RECORDS FOR THE EXERCISE:
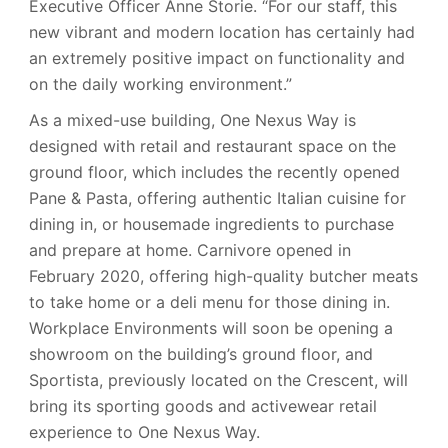
Executive Officer Anne Storie. “For our staff, this
new vibrant and modern location has certainly had
an extremely positive impact on functionality and
on the daily working environment.”
As a mixed-use building, One Nexus Way is
designed with retail and restaurant space on the
ground floor, which includes the recently opened
Pane & Pasta, offering authentic Italian cuisine for
dining in, or housemade ingredients to purchase
and prepare at home. Carnivore opened in
February 2020, offering high-quality butcher meats
to take home or a deli menu for those dining in.
Workplace Environments will soon be opening a
showroom on the building’s ground floor, and
Sportista, previously located on the Crescent, will
bring its sporting goods and activewear retail
experience to One Nexus Way.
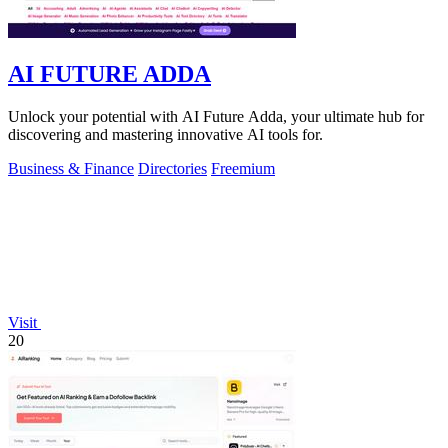
AI FUTURE ADDA
Unlock your potential with AI Future Adda, your ultimate hub for
discovering and mastering innovative AI tools for.
Business & Finance
Directories
Freemium
Visit
20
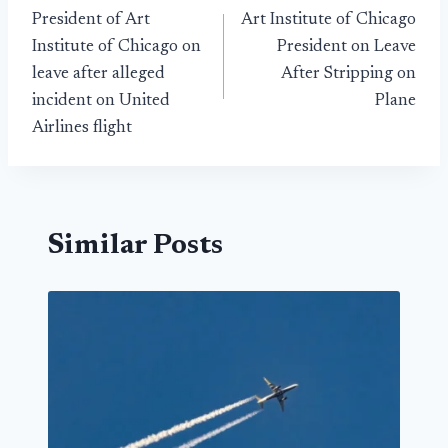
President of Art
Art Institute of Chicago
navigation
Institute of Chicago on
President on Leave
leave after alleged
After Stripping on
incident on United
Plane
Airlines flight
Similar Posts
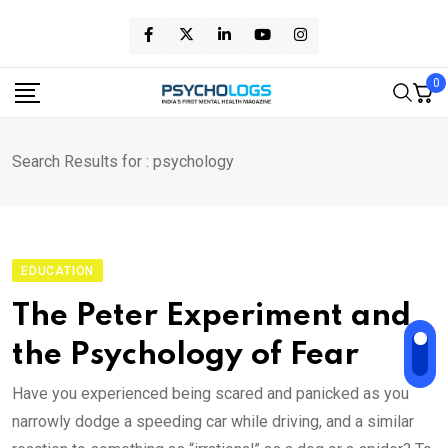
Skip
to
content
0
Search Results for : psychology
EDUCATION
The Peter Experiment and
the Psychology of Fear
Have you experienced being scared and panicked as you
narrowly dodge a speeding car while driving, and a similar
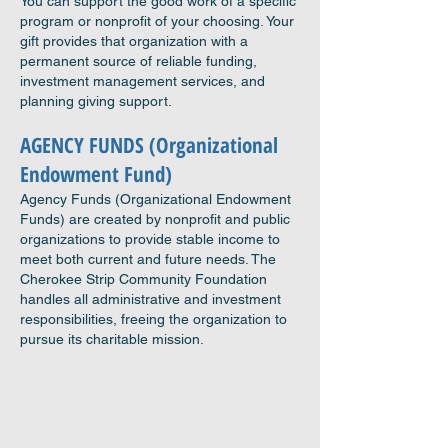
You can support the good work of a specific
program or nonprofit of your choosing. Your
gift provides that organization with a
permanent source of reliable funding,
investment management services, and
planning giving support.
AGENCY FU
NDS (Organizational
Endowment Fund)
Agency Funds (Organizational Endowment
Funds) are created by nonprofit and public
organizations to provide stable income
to
meet both current and future needs. The
Cherokee Strip Community Foundation
handles all administrative and investment
responsibilities, freeing the organization to
pursue its charitable mission.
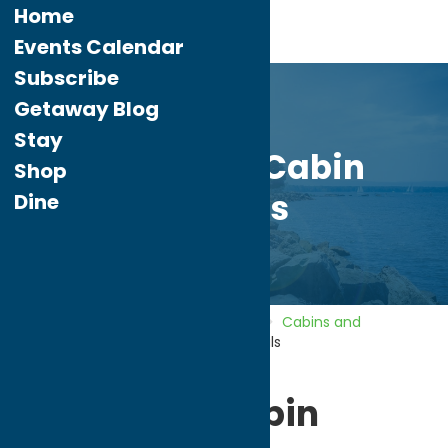
Home
Events Calendar
Subscribe
Getaway Blog
Stay
Evergreen Cabin
Shop
Rentals
Dine
Home
Directory
Listings
Stay
Cabins and
Cottages
Evergreen Cabin Rentals
Evergreen Cabin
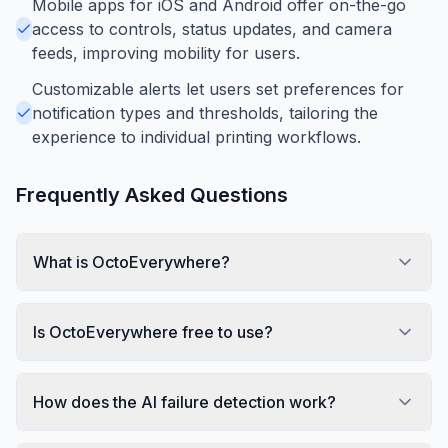
Mobile apps for iOS and Android offer on-the-go
access to controls, status updates, and camera
feeds, improving mobility for users.
Customizable alerts let users set preferences for
notification types and thresholds, tailoring the
experience to individual printing workflows.
Frequently Asked Questions
What is OctoEverywhere?
Is OctoEverywhere free to use?
How does the AI failure detection work?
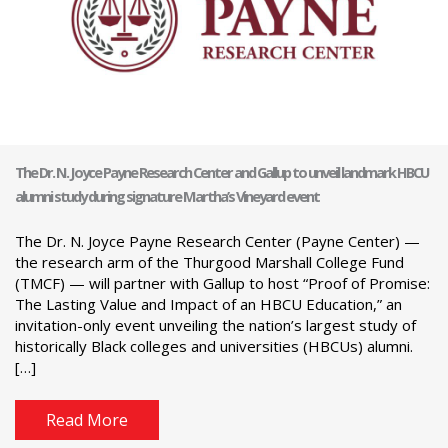
The Dr. N. Joyce Payne Research Center and Gallup to unveil landmark HBCU
alumni study during signature Martha’s Vineyard event
The Dr. N. Joyce Payne Research Center (Payne Center) —
the research arm of the Thurgood Marshall College Fund
(TMCF) — will partner with Gallup to host “Proof of Promise:
The Lasting Value and Impact of an HBCU Education,” an
invitation-only event unveiling the nation’s largest study of
historically Black colleges and universities (HBCUs) alumni.
[…]
Read More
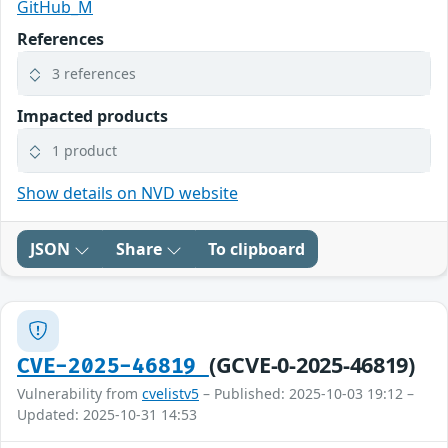
GitHub_M
References
3 references
Impacted products
1 product
Show details on NVD website
JSON
Share
To clipboard
(GCVE-0-2025-46819)
CVE-2025-46819
Vulnerability from
cvelistv5
– Published: 2025-10-03 19:12 –
Updated: 2025-10-31 14:53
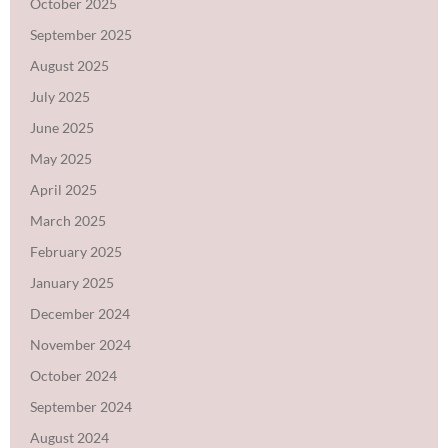
October 2025
September 2025
August 2025
July 2025
June 2025
May 2025
April 2025
March 2025
February 2025
January 2025
December 2024
November 2024
October 2024
September 2024
August 2024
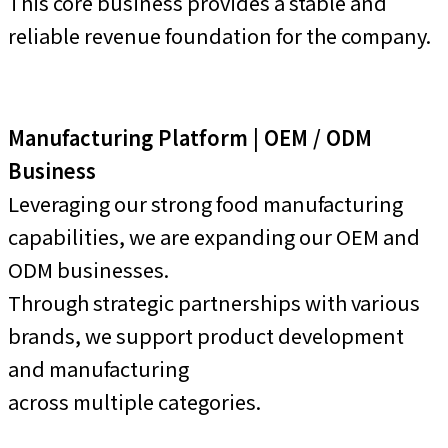
This core business provides a stable and
reliable revenue foundation for the company.
Manufacturing Platform | OEM / ODM
Business
Leveraging our strong food manufacturing
capabilities, we are expanding our OEM and
ODM businesses.
Through strategic partnerships with various
brands, we support product development
and manufacturing
across multiple categories.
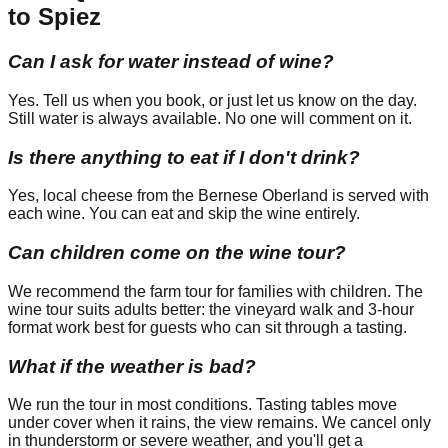
to Spiez
Can I ask for water instead of wine?
Yes. Tell us when you book, or just let us know on the day.
Still water is always available. No one will comment on it.
Is there anything to eat if I don't drink?
Yes, local cheese from the Bernese Oberland is served with
each wine. You can eat and skip the wine entirely.
Can children come on the wine tour?
We recommend the farm tour for families with children. The
wine tour suits adults better: the vineyard walk and 3-hour
format work best for guests who can sit through a tasting.
What if the weather is bad?
We run the tour in most conditions. Tasting tables move
under cover when it rains, the view remains. We cancel only
in thunderstorm or severe weather, and you'll get a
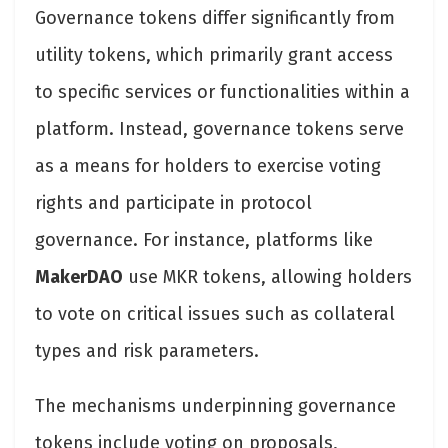
Governance tokens differ significantly from
utility tokens, which primarily grant access
to specific services or functionalities within a
platform. Instead, governance tokens serve
as a means for holders to exercise voting
rights and participate in protocol
governance. For instance, platforms like
MakerDAO
use MKR tokens, allowing holders
to vote on critical issues such as collateral
types and risk parameters.
The mechanisms underpinning governance
tokens include voting on proposals,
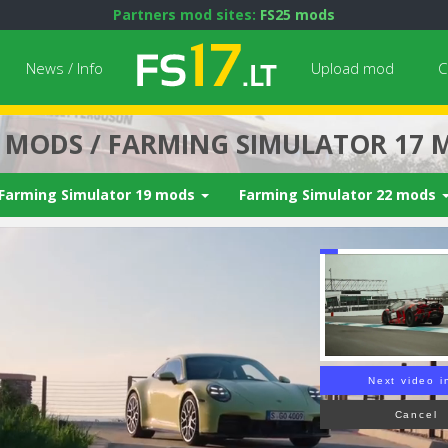
Partners mod sites:
FS25 mods
News / Info
Upload mod
C
7 MODS / FARMING SIMULATOR 17 
Farming Simulator 19 mods
Farming Simulator 22 mods
Next video i
Cancel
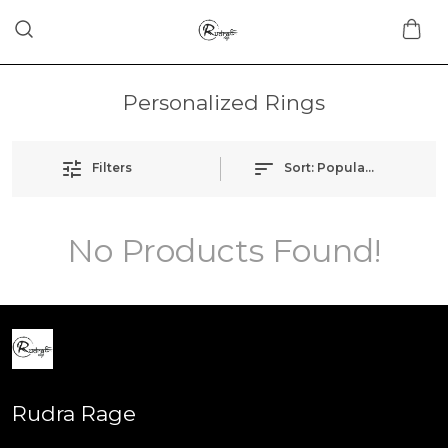
Personalized Rings
Filters
Sort:
Popularity
No Products Found!
Rudra Rage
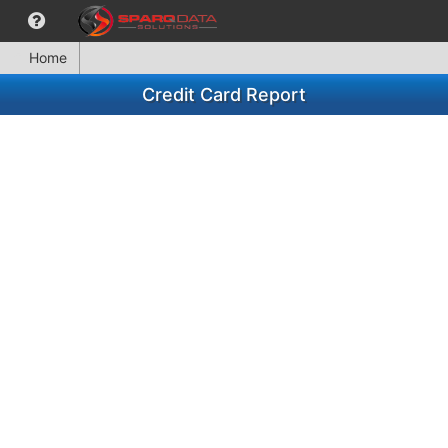
Home
Credit Card Report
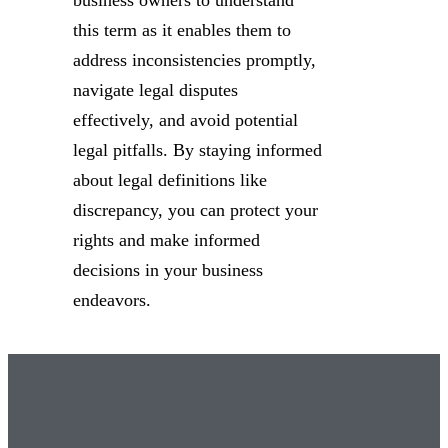
this term as it enables them to
address inconsistencies promptly,
navigate legal disputes
effectively, and avoid potential
legal pitfalls. By staying informed
about legal definitions like
discrepancy, you can protect your
rights and make informed
decisions in your business
endeavors.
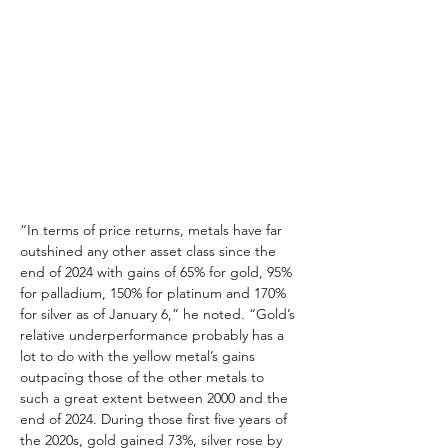
“In terms of price returns, metals have far 
outshined any other asset class since the 
end of 2024 with gains of 65% for gold, 95% 
for palladium, 150% for platinum and 170% 
for silver as of January 6,” he noted. “Gold’s 
relative underperformance probably has a 
lot to do with the yellow metal’s gains 
outpacing those of the other metals to 
such a great extent between 2000 and the 
end of 2024. During those first five years of 
the 2020s, gold gained 73%, silver rose by 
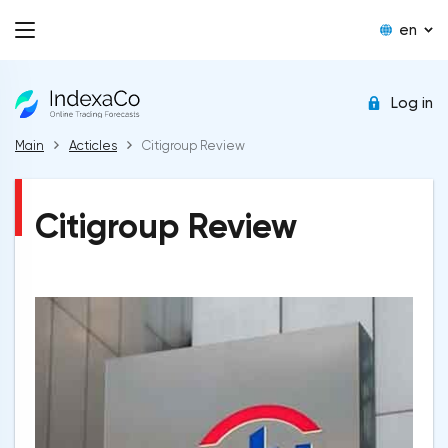
en
Log in
Main
Acticles
Citigroup Review
Citigroup Review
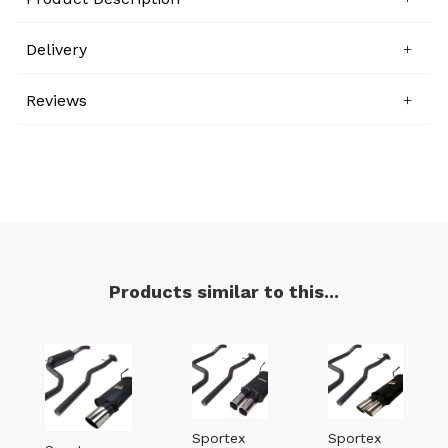
Delivery
Reviews
Products similar to this...
Sportex
Sportex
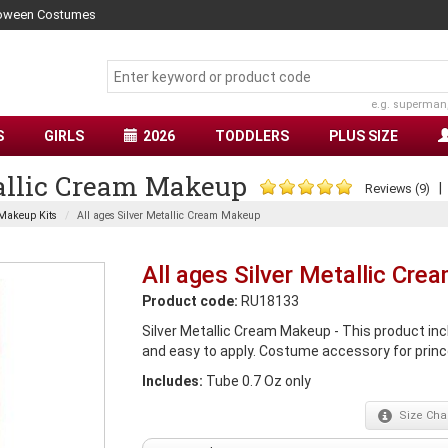
lloween Costumes
e.g. superman
S
GIRLS
2026
TODDLERS
PLUS SIZE
tallic Cream Makeup
Reviews (9)
Makeup Kits
All ages Silver Metallic Cream Makeup
All ages Silver Metallic Cr
Product code:
RU18133
Silver Metallic Cream Makeup - This product in
and easy to apply. Costume accessory for prince
Includes:
Tube 0.7 Oz only
Size
Char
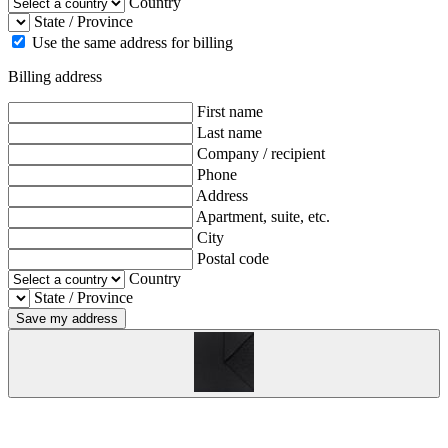
Country
State / Province
Use the same address for billing
Billing address
First name
Last name
Company / recipient
Phone
Address
Apartment, suite, etc.
City
Postal code
Country
State / Province
Save my address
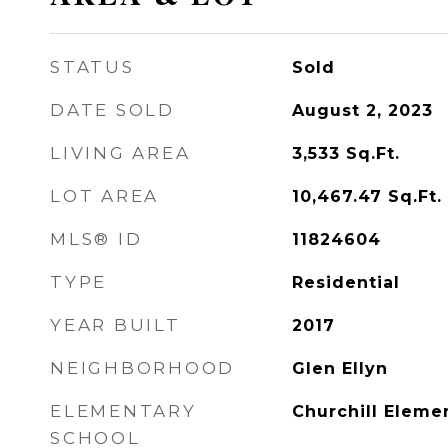
STATUS
Sold
DATE SOLD
August 2, 2023
LIVING AREA
3,533
Sq.Ft.
LOT AREA
10,467.47
Sq.Ft.
MLS® ID
11824604
TYPE
Residential
YEAR BUILT
2017
NEIGHBORHOOD
Glen Ellyn
ELEMENTARY
Churchill Eleme
SCHOOL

ACTION ITEM: Transcribe the material above in full. No picture is to be copied.

SOLUTION:
Executive Officer Anne Storie. “For our staff, this
new vibrant and modern location has certainly had
an extremely positive impact on functionality and
on the daily working environment.”
As a mixed-use building, One Nexus Way is
designed with retail and restaurant space on the
ground floor, which includes the recently opened
Pane & Pasta, offering authentic Italian cuisine for
dining in, or housemade ingredients to purchase
and prepare at home. Carnivore opened in
February 2020, offering high-quality butcher meats
to take home or a deli menu for those dining in.
Workplace Environments will soon be opening a
showroom on the building’s ground floor, and
Sportista, previously located on the Crescent, will
bring its sporting goods and activewear retail
experience to One Nexus Way.
AI FUTURE ADDA
Unlock your potential with AI Future Adda, your ultimate hub for
discovering and mastering innovative AI tools for.
Business & Finance
Directories
Freemium
Visit
20
President of Art
Art Institute of Chicago
navigation
Institute of Chicago on
President on Leave
leave after alleged
After Stripping on
incident on United
Plane
Airlines flight
Similar Posts
Skip
to
content
0
Search Results for : psychology
EDUCATION
The Peter Experiment and
the Psychology of Fear
Have you experienced being scared and panicked as you
narrowly dodge a speeding car while driving, and a similar
You can support the good work of a specific
program or nonprofit of your choosing. Your
gift provides that organization with a
permanent source of reliable funding,
investment management services, and
planning giving support.
AGENCY FU
NDS (Organizational
Endowment Fund)
Agency Funds (Organizational Endowment
Funds) are created by nonprofit and public
organizations to provide stable income
to
meet both current and future needs. The
Cherokee Strip Community Foundation
handles all administrative and investment
responsibilities, freeing the organization to
pursue its charitable mission.
Home
Events Calendar
Subscribe
Getaway Blog
Stay
Evergreen Cabin
Shop
Rentals
Dine
Home
Directory
Listings
Stay
Cabins and
Cottages
Evergreen Cabin Rentals
Evergreen Cabin
Mobile apps for iOS and Android offer on-the-go
access to controls, status updates, and camera
feeds, improving mobility for users.
Customizable alerts let users set preferences for
notification types and thresholds, tailoring the
experience to individual printing workflows.
Frequently Asked Questions
What is OctoEverywhere?
Is OctoEverywhere free to use?
How does the AI failure detection work?
The Dr. N. Joyce Payne Research Center and Gallup to unveil landmark HBCU
alumni study during signature Martha’s Vineyard event
The Dr. N. Joyce Payne Research Center (Payne Center) —
the research arm of the Thurgood Marshall College Fund
(TMCF) — will partner with Gallup to host “Proof of Promise:
The Lasting Value and Impact of an HBCU Education,” an
invitation-only event unveiling the nation’s largest study of
historically Black colleges and universities (HBCUs) alumni.
[…]
Read More
GitHub_M
References
3 references
Impacted products
1 product
Show details on NVD website
JSON
Share
To clipboard
(GCVE-0-2025-46819)
CVE-2025-46819
Vulnerability from
cvelistv5
– Published: 2025-10-03 19:12 –
Updated: 2025-10-31 14:53
October 2025
September 2025
August 2025
July 2025
June 2025
May 2025
April 2025
March 2025
February 2025
January 2025
December 2024
November 2024
October 2024
September 2024
August 2024
This core business provides a stable and
reliable revenue foundation for the company.
Manufacturing Platform | OEM / ODM
Business
Leveraging our strong food manufacturing
capabilities, we are expanding our OEM and
ODM businesses.
Through strategic partnerships with various
brands, we support product development
and manufacturing
across multiple categories.
to Spiez
Can I ask for water instead of wine?
Yes. Tell us when you book, or just let us know on the day.
Still water is always available. No one will comment on it.
Is there anything to eat if I don't drink?
Yes, local cheese from the Bernese Oberland is served with
each wine. You can eat and skip the wine entirely.
Can children come on the wine tour?
We recommend the farm tour for families with children. The
wine tour suits adults better: the vineyard walk and 3-hour
format work best for guests who can sit through a tasting.
What if the weather is bad?
We run the tour in most conditions. Tasting tables move
under cover when it rains, the view remains. We cancel only
in thunderstorm or severe weather, and you'll get a
Governance tokens differ significantly from
utility tokens, which primarily grant access
to specific services or functionalities within a
platform. Instead, governance tokens serve
as a means for holders to exercise voting
rights and participate in protocol
governance. For instance, platforms like
MakerDAO
use MKR tokens, allowing holders
to vote on critical issues such as collateral
types and risk parameters.
The mechanisms underpinning governance
tokens include voting on proposals,
Partners mod sites:
FS25 mods
News / Info
Upload mod
C
7 MODS / FARMING SIMULATOR 17 
Farming Simulator 19 mods
Farming Simulator 22 mods
Next video i
Cancel
Personalized Rings
Filters
Sort:
Popularity
No Products Found!
Rudra Rage
Home
Credit Card Report
this term as it enables them to
address inconsistencies promptly,
navigate legal disputes
effectively, and avoid potential
legal pitfalls. By staying informed
about legal definitions like
discrepancy, you can protect your
rights and make informed
decisions in your business
endeavors.
“In terms of price returns, metals have far 
outshined any other asset class since the 
end of 2024 with gains of 65% for gold, 95% 
for palladium, 150% for platinum and 170% 
for silver as of January 6,” he noted. “Gold’s 
relative underperformance probably has a 
lot to do with the yellow metal’s gains 
outpacing those of the other metals to 
such a great extent between 2000 and the 
end of 2024. During those first five years of 
the 2020s, gold gained 73%, silver rose by 
en
Log in
Main
Acticles
Citigroup Review
Citigroup Review
Delivery
Reviews
Products similar to this...
Sportex
Sportex
lloween Costumes
e.g. superman
S
GIRLS
2026
TODDLERS
PLUS SIZE
tallic Cream Makeup
Reviews (9)
Makeup Kits
All ages Silver Metallic Cream Makeup
All ages Silver Metallic Cr
Product code:
RU18133
Silver Metallic Cream Makeup - This product in
and easy to apply. Costume accessory for prince
Includes:
Tube 0.7 Oz only
Size
Char
Country
State / Province
Use the same address for billing
Billing address
First name
Last name
Company / recipient
Phone
Address
Apartment, suite, etc.
City
Postal code
Country
State / Province
Save my address
STATUS
Sold
DATE SOLD
August 2, 2023
LIVING AREA
3,533
Sq.Ft.
LOT AREA
10,467.47
Sq.Ft.
MLS® ID
11824604
TYPE
Residential
YEAR BUILT
2017
NEIGHBORHOOD
Glen Ellyn
ELEMENTARY
Churchill Eleme
SCHOOL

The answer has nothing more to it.